-- Work task --
The expected output is exactly the lines below, starting at the line with "(117, 100) = (89, 154): none -> picture" and ending at the line with "(384, 255) = (425, 328): none -> laptop", both included; no other line belongs in it.

-- Supplied material --
# # #

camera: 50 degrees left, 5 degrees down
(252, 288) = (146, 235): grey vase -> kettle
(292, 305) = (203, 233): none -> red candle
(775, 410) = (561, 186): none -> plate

# # #

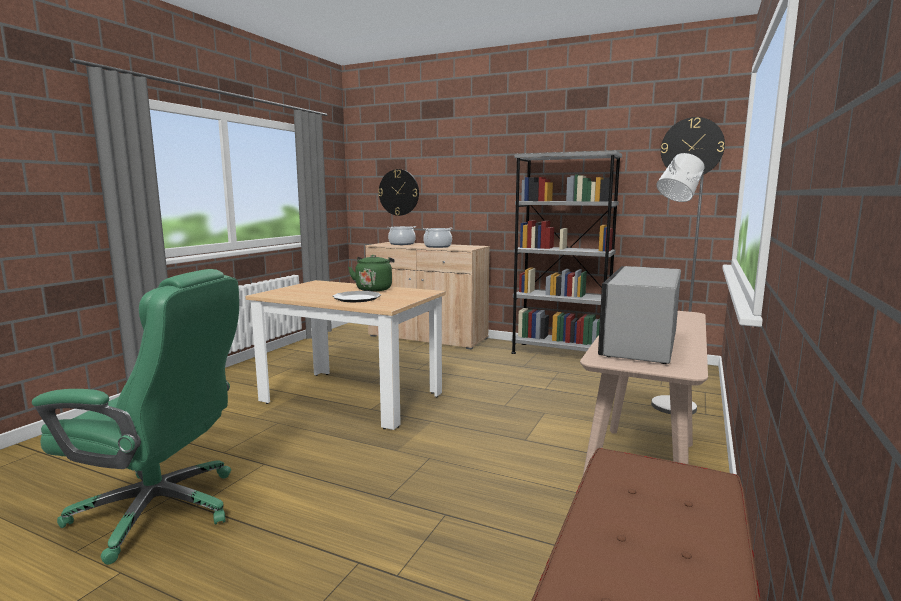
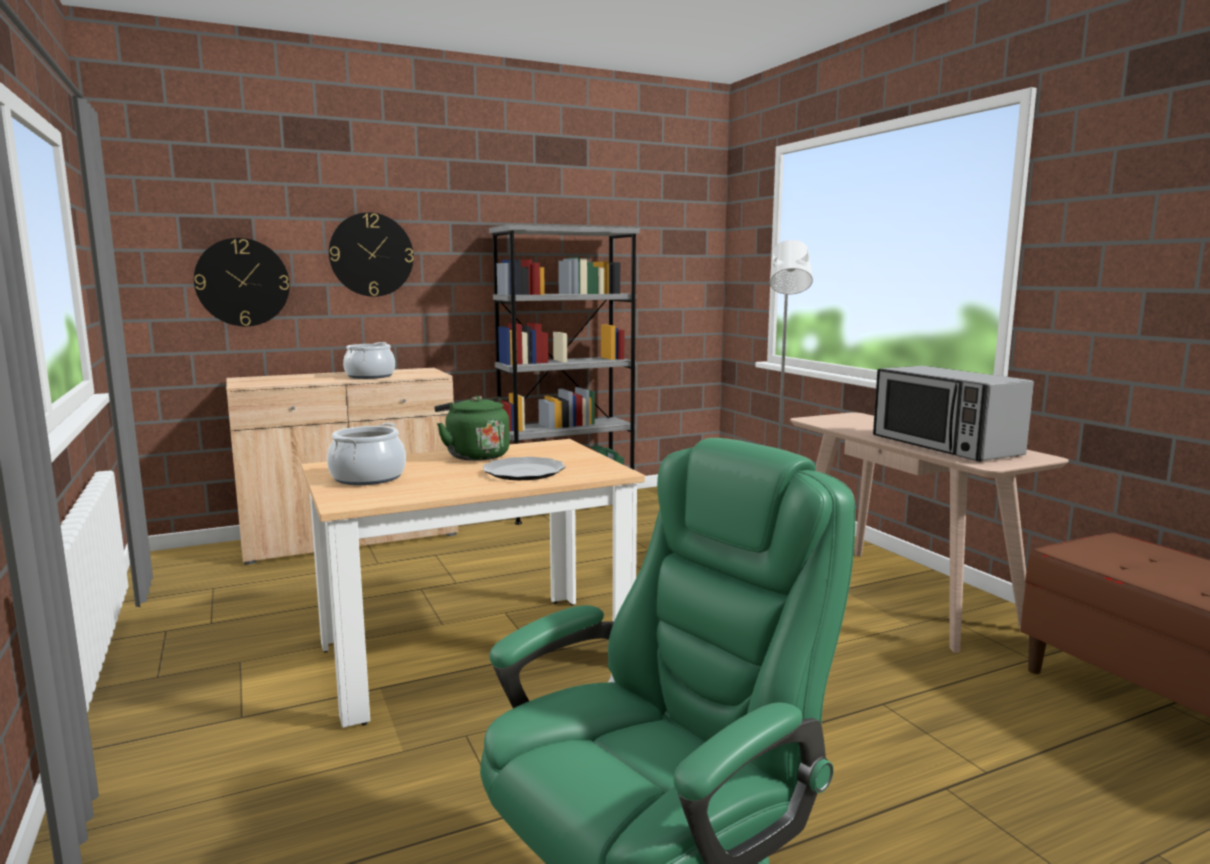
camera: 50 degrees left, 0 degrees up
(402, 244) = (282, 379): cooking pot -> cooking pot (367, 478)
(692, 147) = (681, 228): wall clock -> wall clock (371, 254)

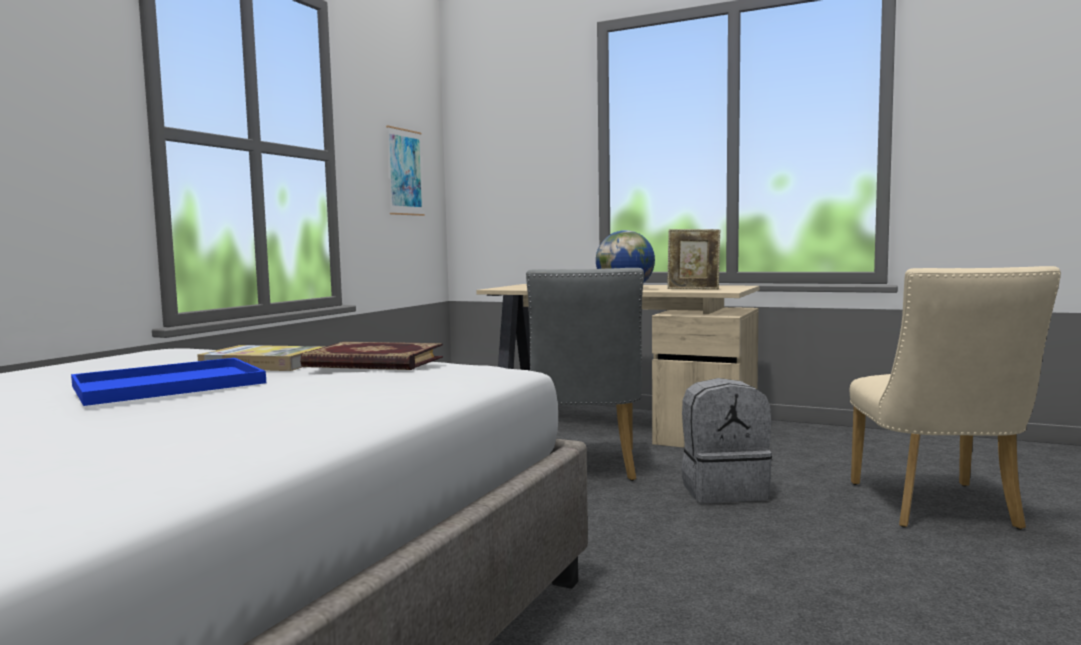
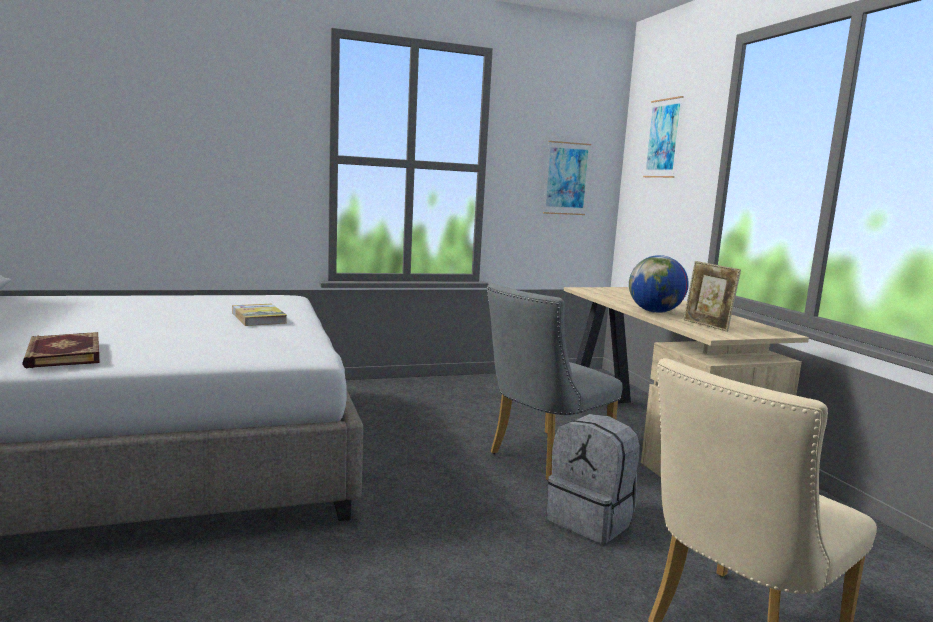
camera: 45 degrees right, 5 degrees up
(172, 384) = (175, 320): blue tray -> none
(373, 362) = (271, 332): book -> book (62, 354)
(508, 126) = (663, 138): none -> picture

# # #

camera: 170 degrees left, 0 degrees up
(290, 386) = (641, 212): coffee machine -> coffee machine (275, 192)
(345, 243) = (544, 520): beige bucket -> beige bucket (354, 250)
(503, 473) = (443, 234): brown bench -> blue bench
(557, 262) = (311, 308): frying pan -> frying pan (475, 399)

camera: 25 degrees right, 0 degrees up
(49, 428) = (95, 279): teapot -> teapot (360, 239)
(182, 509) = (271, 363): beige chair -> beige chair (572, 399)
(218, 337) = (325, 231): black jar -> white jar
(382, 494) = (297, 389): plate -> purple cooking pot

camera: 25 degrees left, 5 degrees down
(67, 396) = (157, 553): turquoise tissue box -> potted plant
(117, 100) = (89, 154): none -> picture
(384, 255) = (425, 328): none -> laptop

# # #

-- Result of the exercise --
(117, 100) = (89, 154): none -> picture
(384, 255) = (425, 328): none -> laptop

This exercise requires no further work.